Earlier in our blog series “The Dimensions of Doing Good”, we discussed how transparency is created through Life Cycle Assessments (LCAs). Today, Jake Appelbaum has revisited this topic, sharing insights about the use and value of LCAs both today and in the future: Firms are increasingly asking two questions, “How can I show sustainability to my customers and shareholders?” and “How are my environmental initiatives creating value?” Corporate sustainability measures are reaching a tipping point, and increased scrutiny will most certainly follow.

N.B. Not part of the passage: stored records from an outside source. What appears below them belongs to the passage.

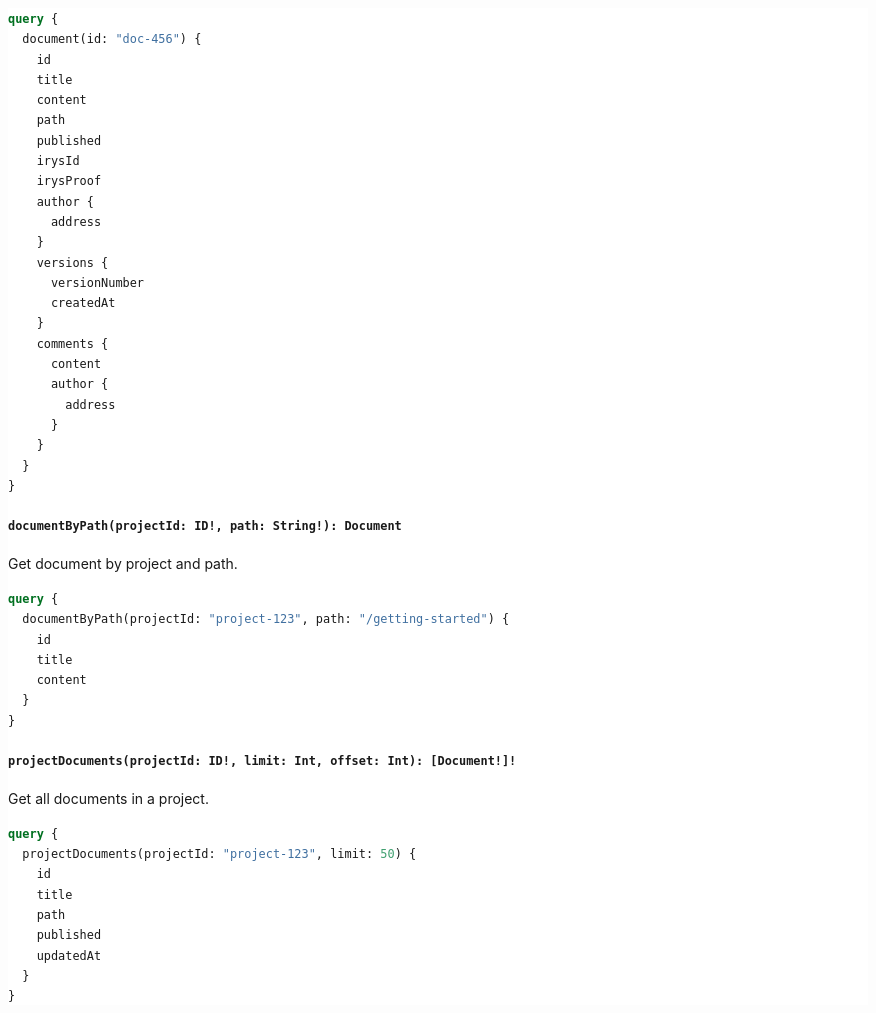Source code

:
 ```graphql
query {
  document(id: "doc-456") {
    id
    title
    content
    path
    published
    irysId
    irysProof
    author {
      address
    }
    versions {
      versionNumber
      createdAt
    }
    comments {
      content
      author {
        address
      }
    }
  }
}
```

#### `documentByPath(projectId: ID!, path: String!): Document`

Get document by project and path.

```graphql
query {
  documentByPath(projectId: "project-123", path: "/getting-started") {
    id
    title
    content
  }
}
```

#### `projectDocuments(projectId: ID!, limit: Int, offset: Int): [Document!]!`

Get all documents in a project.

```graphql
query {
  projectDocuments(projectId: "project-123", limit: 50) {
    id
    title
    path
    published
    updatedAt
  }
}
```
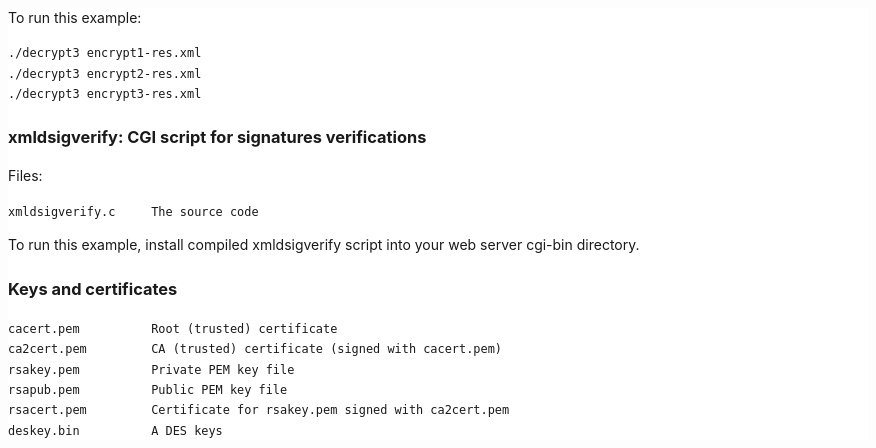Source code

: To run this example:
```
./decrypt3 encrypt1-res.xml
./decrypt3 encrypt2-res.xml
./decrypt3 encrypt3-res.xml
```

### xmldsigverify: CGI script for signatures verifications

Files:
```
xmldsigverify.c     The source code
```

To run this example, install compiled xmldsigverify script into
your web server cgi-bin directory.

### Keys and certificates
```
cacert.pem          Root (trusted) certificate
ca2cert.pem         CA (trusted) certificate (signed with cacert.pem)
rsakey.pem          Private PEM key file
rsapub.pem          Public PEM key file
rsacert.pem         Certificate for rsakey.pem signed with ca2cert.pem
deskey.bin          A DES keys
```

Life Cycle Assessments (LCAs) are an important tool for firms to analyze the economic and environmental impact of a product’s end-to-end processes. Each step of a life cycle is examined, ranging from raw material extraction to end-product waste or recycle. Sustainability initiatives have historically promised many returns: cost savings from decreased consumption, improved brand value, and greater visibility to design decisions. The output of a Life Cycle Assessment can quantify and demonstrate these returns. Current demand for LCAs is primarily driven by internal alignment and costs savings. Firms moving forward with environmentalism often do so in silos. LCAs have pushed companies to develop an enterprise-wide strategy when pursuing sustainable practices. Additionally, LCAs have been used to uncover opportunities for greater regulatory preparedness, risk mitigation, and environmental consciousness.
Value to Firms
LCAs provide many benefits to firms by offering deep analysis about customer demanded information. One major value of an LCA is advanced visibility and decision making in regards to supply chain. LCAs can also offer greater insight into the environmental impact of a product. For example, companies in the pharmaceutical industry often use chemicals in their manufacturing process that must be disposed of properly. Understanding the supply chain as it relates to a product’s end-of-life and corresponding waste can lead to safer and more conscious disposal. Another value of LCAs is their use in stakeholder engagement. LCAs can be a very powerful and reliable communication device to display sustainable prowess. They can be used to justify business decisions, from obtaining raw materials to modifying a specific operations process. And with an increasingly environmentally conscious end consumer, LCAs can support and defend environmental claims.
Expectations and Outcomes
LCAs can be an expensive and difficult undertaking if not tailored properly. Firms must first look internally to marry their business objectives with their expectations for sustainability. An assessment should then be tailored to fit the firm’s specific industry and profile. It is critical to establish scope and expectations to better match investment and time with what the company needs. Look to see LCAs increasingly become a centerpiece for companies to seize the benefits of sustainable practices. Given proper expectations and scope, a tailored Life Cycle Assessment can create opportunities to increase environmental sustainability and consciousness.